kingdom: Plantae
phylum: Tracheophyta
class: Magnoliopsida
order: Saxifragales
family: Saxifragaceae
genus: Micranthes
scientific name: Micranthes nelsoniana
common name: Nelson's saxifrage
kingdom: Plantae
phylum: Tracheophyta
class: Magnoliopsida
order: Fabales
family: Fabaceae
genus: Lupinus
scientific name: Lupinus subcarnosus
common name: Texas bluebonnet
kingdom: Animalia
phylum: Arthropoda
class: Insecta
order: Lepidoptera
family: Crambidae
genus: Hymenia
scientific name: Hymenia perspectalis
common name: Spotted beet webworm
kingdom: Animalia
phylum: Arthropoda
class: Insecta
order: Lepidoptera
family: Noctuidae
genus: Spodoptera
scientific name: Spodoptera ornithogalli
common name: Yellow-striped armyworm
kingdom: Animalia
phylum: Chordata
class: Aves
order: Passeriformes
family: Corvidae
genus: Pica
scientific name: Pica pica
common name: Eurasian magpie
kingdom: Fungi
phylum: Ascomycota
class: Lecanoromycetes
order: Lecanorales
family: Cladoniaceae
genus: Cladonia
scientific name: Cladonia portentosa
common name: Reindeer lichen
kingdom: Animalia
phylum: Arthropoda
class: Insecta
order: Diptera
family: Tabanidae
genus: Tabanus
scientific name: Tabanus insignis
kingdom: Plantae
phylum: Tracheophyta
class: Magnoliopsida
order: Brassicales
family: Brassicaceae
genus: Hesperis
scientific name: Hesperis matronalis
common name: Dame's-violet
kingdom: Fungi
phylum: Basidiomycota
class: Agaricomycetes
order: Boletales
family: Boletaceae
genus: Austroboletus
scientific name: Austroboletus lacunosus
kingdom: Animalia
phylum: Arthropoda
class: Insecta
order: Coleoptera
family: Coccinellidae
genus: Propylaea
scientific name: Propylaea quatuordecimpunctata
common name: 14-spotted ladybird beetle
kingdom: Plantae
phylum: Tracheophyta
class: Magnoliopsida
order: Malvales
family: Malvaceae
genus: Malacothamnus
-=-=-
**WORK TO COMPLETE:** Reproduce the material above line for line, with "scientific name" replaced by "binomial name" everywhere it occurs and nothing else changed.

**RIGHT ANSWER:**
kingdom: Plantae
phylum: Tracheophyta
class: Magnoliopsida
order: Saxifragales
family: Saxifragaceae
genus: Micranthes
binomial name: Micranthes nelsoniana
common name: Nelson's saxifrage
kingdom: Plantae
phylum: Tracheophyta
class: Magnoliopsida
order: Fabales
family: Fabaceae
genus: Lupinus
binomial name: Lupinus subcarnosus
common name: Texas bluebonnet
kingdom: Animalia
phylum: Arthropoda
class: Insecta
order: Lepidoptera
family: Crambidae
genus: Hymenia
binomial name: Hymenia perspectalis
common name: Spotted beet webworm
kingdom: Animalia
phylum: Arthropoda
class: Insecta
order: Lepidoptera
family: Noctuidae
genus: Spodoptera
binomial name: Spodoptera ornithogalli
common name: Yellow-striped armyworm
kingdom: Animalia
phylum: Chordata
class: Aves
order: Passeriformes
family: Corvidae
genus: Pica
binomial name: Pica pica
common name: Eurasian magpie
kingdom: Fungi
phylum: Ascomycota
class: Lecanoromycetes
order: Lecanorales
family: Cladoniaceae
genus: Cladonia
binomial name: Cladonia portentosa
common name: Reindeer lichen
kingdom: Animalia
phylum: Arthropoda
class: Insecta
order: Diptera
family: Tabanidae
genus: Tabanus
binomial name: Tabanus insignis
kingdom: Plantae
phylum: Tracheophyta
class: Magnoliopsida
order: Brassicales
family: Brassicaceae
genus: Hesperis
binomial name: Hesperis matronalis
common name: Dame's-violet
kingdom: Fungi
phylum: Basidiomycota
class: Agaricomycetes
order: Boletales
family: Boletaceae
genus: Austroboletus
binomial name: Austroboletus lacunosus
kingdom: Animalia
phylum: Arthropoda
class: Insecta
order: Coleoptera
family: Coccinellidae
genus: Propylaea
binomial name: Propylaea quatuordecimpunctata
common name: 14-spotted ladybird beetle
kingdom: Plantae
phylum: Tracheophyta
class: Magnoliopsida
order: Malvales
family: Malvaceae
genus: Malacothamnus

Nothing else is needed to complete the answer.